There are typically two primary ways in which home depreciation is viewed: with regard to a previous year or years and in comparison to when the home was purchased. For someone who wishes to sell a home, the comparison with previous years may be more important since this indicates a loss of value due to a home not being sold earlier. Someone still living in a home might compare the change in value with when he or she purchased the home, and this would indicate how matters have changed since the purchase was made. This analysis of home depreciation can also be important for a homeowner in the US who is able to use depreciation as a tax deduction.

Home depreciation can be caused by a wide range of factors, and to fully understand why a home has depreciated, these factors must often be considered together. The condition of a home is one of the major elements when considering the value of a home. If a home was purchased new and has received little repair work over a decade, despite requiring such work, then this will typically depreciate the value of a home. Most people considering the purchase of a home see any costs for repairs as a deduction from what a home might have otherwise been worth.
- - -
Can you write the next part of the passage on home depreciation, picking up after its last sentence? The rows have nothing to do with this.

Keypoint correspondence data:
- - -
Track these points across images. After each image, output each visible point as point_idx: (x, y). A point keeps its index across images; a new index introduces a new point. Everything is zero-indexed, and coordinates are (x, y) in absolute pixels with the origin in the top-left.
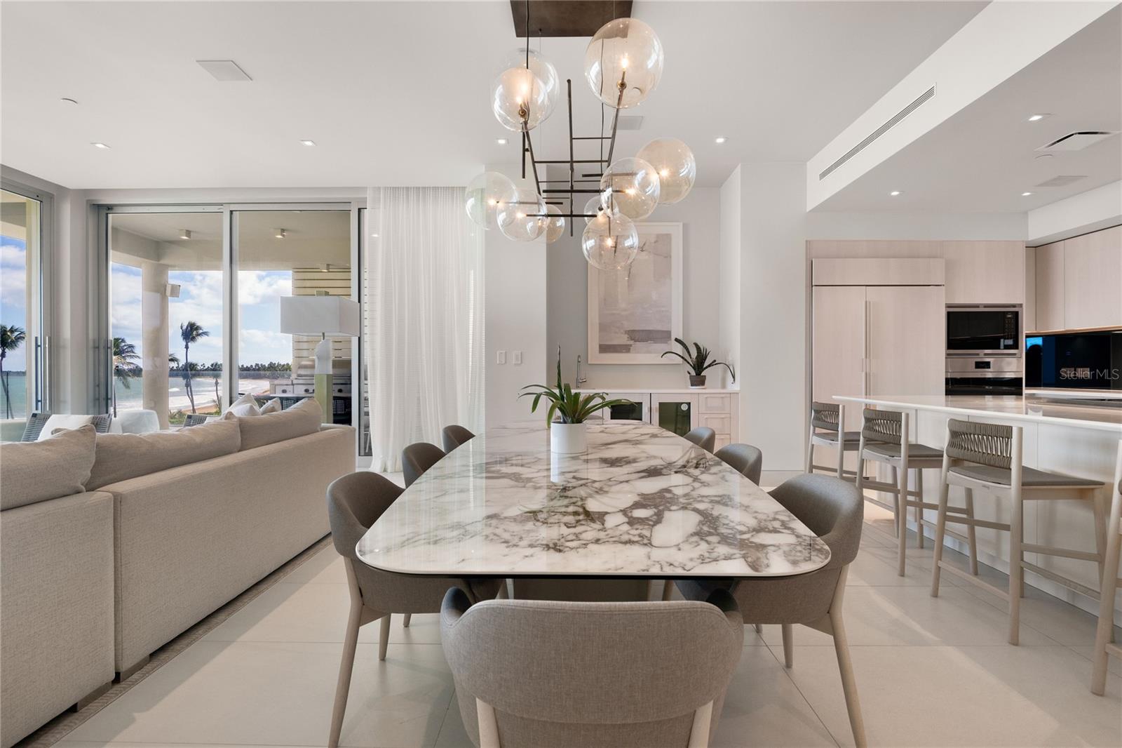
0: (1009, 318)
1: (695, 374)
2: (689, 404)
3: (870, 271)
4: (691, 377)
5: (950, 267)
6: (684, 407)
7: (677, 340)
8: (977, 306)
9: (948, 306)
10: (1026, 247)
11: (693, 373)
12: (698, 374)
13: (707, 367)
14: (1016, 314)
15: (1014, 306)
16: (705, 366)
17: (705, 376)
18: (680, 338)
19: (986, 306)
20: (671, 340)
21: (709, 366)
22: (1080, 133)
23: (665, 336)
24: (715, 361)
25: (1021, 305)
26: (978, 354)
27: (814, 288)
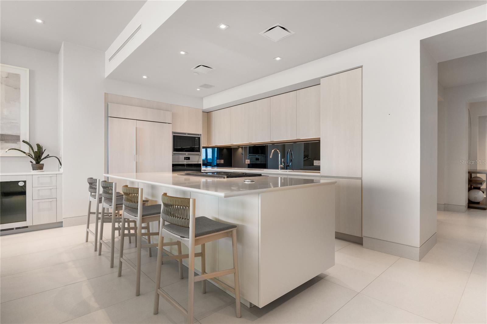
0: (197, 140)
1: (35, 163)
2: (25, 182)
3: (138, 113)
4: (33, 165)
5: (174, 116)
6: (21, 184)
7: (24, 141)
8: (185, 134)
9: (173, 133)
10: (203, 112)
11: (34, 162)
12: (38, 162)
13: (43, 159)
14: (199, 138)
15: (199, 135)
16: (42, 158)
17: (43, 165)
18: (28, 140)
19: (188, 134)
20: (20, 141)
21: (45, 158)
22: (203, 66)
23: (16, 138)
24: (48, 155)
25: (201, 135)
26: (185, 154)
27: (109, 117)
- - -
### EXERCISE OUTPUT
The neighborhood around a house can also cause home depreciation. This can typically happen if crime rates rise in a certain area over a period of time, or if surrounding homes in a neighborhood are sold for less money. Home depreciation is also typically affected by the housing market itself at any given time. A home purchased during a housing boom or bubble may have been bought for more than its actual value, and a sudden burst in the market could then depreciate that home below the actual value, creating a large swing in the home’s apparent value.